WHAT YOU SHOULD DO — Reproduce verbatim only the lines of the records starting at the one containing "Direction of the" and ending at the one containing "Answer: front".

DATASET EXCERPTS Start Marker

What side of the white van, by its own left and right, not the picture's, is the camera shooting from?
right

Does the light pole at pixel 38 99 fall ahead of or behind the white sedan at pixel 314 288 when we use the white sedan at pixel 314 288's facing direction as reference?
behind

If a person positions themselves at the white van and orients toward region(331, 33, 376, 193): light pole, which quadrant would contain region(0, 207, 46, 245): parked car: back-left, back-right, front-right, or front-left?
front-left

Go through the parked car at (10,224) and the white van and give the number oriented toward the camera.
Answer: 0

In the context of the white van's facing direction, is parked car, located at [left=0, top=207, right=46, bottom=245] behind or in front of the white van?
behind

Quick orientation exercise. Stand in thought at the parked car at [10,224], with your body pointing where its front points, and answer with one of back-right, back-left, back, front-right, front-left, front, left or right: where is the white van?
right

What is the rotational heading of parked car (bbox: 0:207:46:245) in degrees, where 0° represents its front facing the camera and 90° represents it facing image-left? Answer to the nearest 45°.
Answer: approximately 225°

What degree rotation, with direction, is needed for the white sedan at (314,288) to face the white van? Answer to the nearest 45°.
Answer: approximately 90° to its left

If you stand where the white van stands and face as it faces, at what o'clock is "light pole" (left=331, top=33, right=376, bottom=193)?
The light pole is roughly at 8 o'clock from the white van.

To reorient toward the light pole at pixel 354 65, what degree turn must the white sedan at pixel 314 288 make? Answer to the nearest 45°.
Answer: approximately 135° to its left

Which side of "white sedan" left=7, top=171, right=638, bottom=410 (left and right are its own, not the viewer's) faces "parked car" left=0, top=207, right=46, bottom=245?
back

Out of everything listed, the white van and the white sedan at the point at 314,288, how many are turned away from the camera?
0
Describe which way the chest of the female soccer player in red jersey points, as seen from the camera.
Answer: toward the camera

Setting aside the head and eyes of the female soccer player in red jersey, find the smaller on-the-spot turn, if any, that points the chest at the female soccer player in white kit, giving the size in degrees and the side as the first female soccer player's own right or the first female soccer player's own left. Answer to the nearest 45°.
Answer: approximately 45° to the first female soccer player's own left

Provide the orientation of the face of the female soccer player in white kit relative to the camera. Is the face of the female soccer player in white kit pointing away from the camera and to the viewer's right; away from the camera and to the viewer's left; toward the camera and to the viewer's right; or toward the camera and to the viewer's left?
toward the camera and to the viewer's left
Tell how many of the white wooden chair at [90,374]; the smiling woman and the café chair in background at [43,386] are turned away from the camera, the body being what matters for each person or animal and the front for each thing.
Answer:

DATASET EXCERPTS End Marker
DATASET EXCERPTS Start Marker

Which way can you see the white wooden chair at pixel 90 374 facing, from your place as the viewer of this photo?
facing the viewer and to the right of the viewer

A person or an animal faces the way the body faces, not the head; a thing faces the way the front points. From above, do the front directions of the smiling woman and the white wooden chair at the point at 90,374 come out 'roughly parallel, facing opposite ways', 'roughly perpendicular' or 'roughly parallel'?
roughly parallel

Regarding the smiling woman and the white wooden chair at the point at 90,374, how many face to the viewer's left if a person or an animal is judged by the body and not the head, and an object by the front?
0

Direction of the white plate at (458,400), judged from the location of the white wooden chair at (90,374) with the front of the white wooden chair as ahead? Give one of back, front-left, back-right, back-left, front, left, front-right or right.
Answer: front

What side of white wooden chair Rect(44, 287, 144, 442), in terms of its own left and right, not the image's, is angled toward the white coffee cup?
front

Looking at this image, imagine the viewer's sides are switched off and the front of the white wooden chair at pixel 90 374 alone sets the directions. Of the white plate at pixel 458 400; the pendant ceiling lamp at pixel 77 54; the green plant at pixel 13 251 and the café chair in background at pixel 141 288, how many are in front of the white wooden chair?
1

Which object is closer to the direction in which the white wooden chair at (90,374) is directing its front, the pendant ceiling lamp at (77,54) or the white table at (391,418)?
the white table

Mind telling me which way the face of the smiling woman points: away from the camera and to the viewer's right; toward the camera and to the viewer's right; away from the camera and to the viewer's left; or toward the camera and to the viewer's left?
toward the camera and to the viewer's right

DATASET EXCERPTS End Marker

OUTPUT OF THE TASK —
Direction of the white plate at (458,400), judged from the location of the white wooden chair at (90,374) with the front of the white wooden chair as ahead? Give one of back, front-left, back-right, back-left, front, left, front-right or right.
Answer: front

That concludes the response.